He heard Robineau speaking. “Sir, they had only been married six weeks.”

“Get on with your work!”

Rivière, watching the clerks, seemed to see beyond them the workmen, mechanics, pilots, all
who had helped him in his task, with the faith of men who build. He thought of those little cities of old time where men had murmured of the “Indies,” built a ship and freighted it with hopes. That men might see their hope outspread its wings across the sea. All of them magnified, lifted above themselves and saved—by a ship! He thought: The goal, perhaps, means nothing, it is the thing done that delivers man from death. By their ship those men will live.

Rivière, too, would be fighting against death when he restored to those telegrams their full meaning, to these men on night duty their unrest and to his pilots their tragic purpose; when life itself would make his work alive again, as winds restore to life a sailing ship upon the sea.

XX

Commodoro Rivadavia could hear nothing now, but twenty seconds later, six hundred miles away, Bahia Blanca picked up a second message.

“Coming down. Entering the clouds....”

Then two words of a blurred message were caught at Trelew.

“... see nothing...”

Short waves are like that; here they can be caught, elsewhere is silence. Then, for no reason, all is changed. This crew, whose position was unknown, made itself heard by living ears, from somewhere out of space and out of time, and at the radio station phantom hands were tracing a word or two on this white paper.
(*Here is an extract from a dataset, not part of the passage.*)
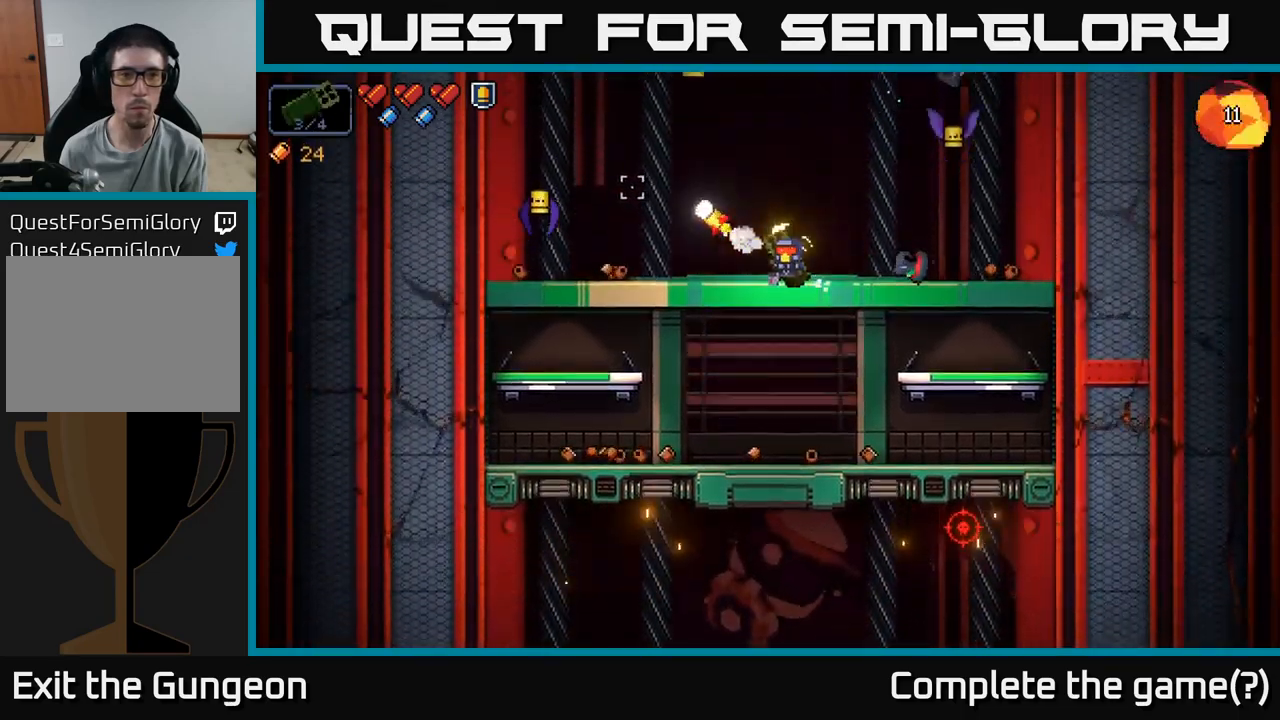
{"buttons": [], "left_stick": "right", "right_stick": "left", "events": [[16, "right_stick", "left"], [100, "R2", "down"], [266, "R2", "up"], [300, "left_stick", "left"], [400, "left_stick", "right"]]}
Had the fuel run out already or was the pilot, before catastrophe, playing his last card: to reach the earth again without a crash?

Buenos Aires transmitted an order to Trelew.

“Ask him.”

The radio station looked like a laboratory with its nickel and its copper, manometers and sheaves of wires. The operators on duty in their white overalls seemed to be bending silently above some simple experiment. Delicately they touched their instruments, exploring the magnetic sky, dowsers in quest of hidden gold.

“No answer?”

“No answer.”

Perhaps they yet might seize upon its way a sound that told of life. If the plane and its lights were soaring up to join the stars, it might be they would hear a sound—a singing star!

The seconds flowed away, like ebbing blood. Were they still in flight? Each second killed a hope. The stream of time was wearing life away. As for twenty centuries it beats against a temple, seeping through the granite, and spreads the fane in ruin, so centuries of wear and tear were thronging in each second, menacing the airmen.

Every second swept something away; Fabien's voice, his laugh, his smile. Silence was gaining ground. Heavier and heavier silence drowned their voices, like a heavy sea.

“One forty,” some one murmured. “They're out of fuel. They can't be flying any more.”

Then silence.

A dry and bitter taste rose on their lips, like
the dry savor of a journey's end. Something mysterious, a sickening thing, had come to pass. And all the shining nickel and trellised copper seemed tarnished with the gloom that broods on ruined factories. All this apparatus had grown clumsy, futile, out of use; a tangle of dead twigs.

One thing remained; to wait for daybreak. In a few hours all Argentina would swing toward the sun, and here these men were standing, as on a beach, facing the net that was being slowly, slowly drawn in toward them, none knowing what its take would be.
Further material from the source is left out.